* **WHAT IS EXPECTED**
The copy you produce must repeat each record exactly and contain no pictures.

* **DATA SUPPLIED**
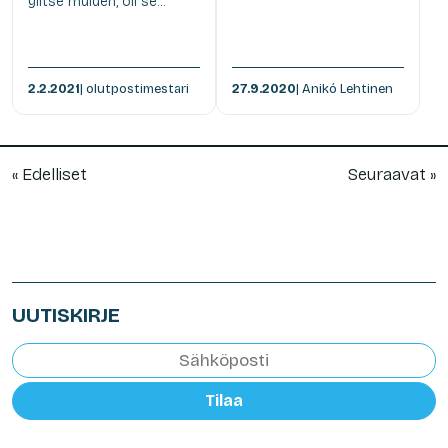
ylitse muiden, oli se...
2.2.2021
| olutpostimestari
27.9.2020
| Anikó Lehtinen
« Edelliset
Seuraavat »
UUTISKIRJE
Tilaa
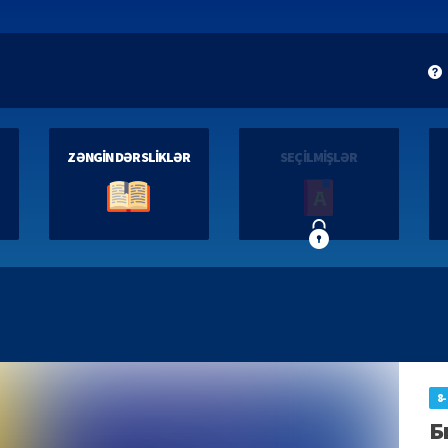
ZƏNGİN DƏRSLİKLƏR
SEÇİLMİŞLƏR
8-
Б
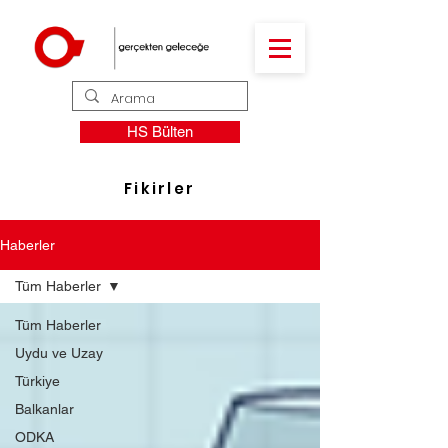
HS Bülten
Fikirler
Haberler
Tüm Haberler
Tüm Haberler
Uydu ve Uzay
Türkiye
Balkanlar
ODKA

* **ANSWER AREA**
ylitse muiden, oli se...
2.2.2021
| olutpostimestari
27.9.2020
| Anikó Lehtinen
« Edelliset
Seuraavat »
UUTISKIRJE
Tilaa
ZƏNGİN DƏRSLİKLƏR
SEÇİLMİŞLƏR
8-
Б
HS Bülten
Fikirler
Haberler
Tüm Haberler
Tüm Haberler
Uydu ve Uzay
Türkiye
Balkanlar
ODKA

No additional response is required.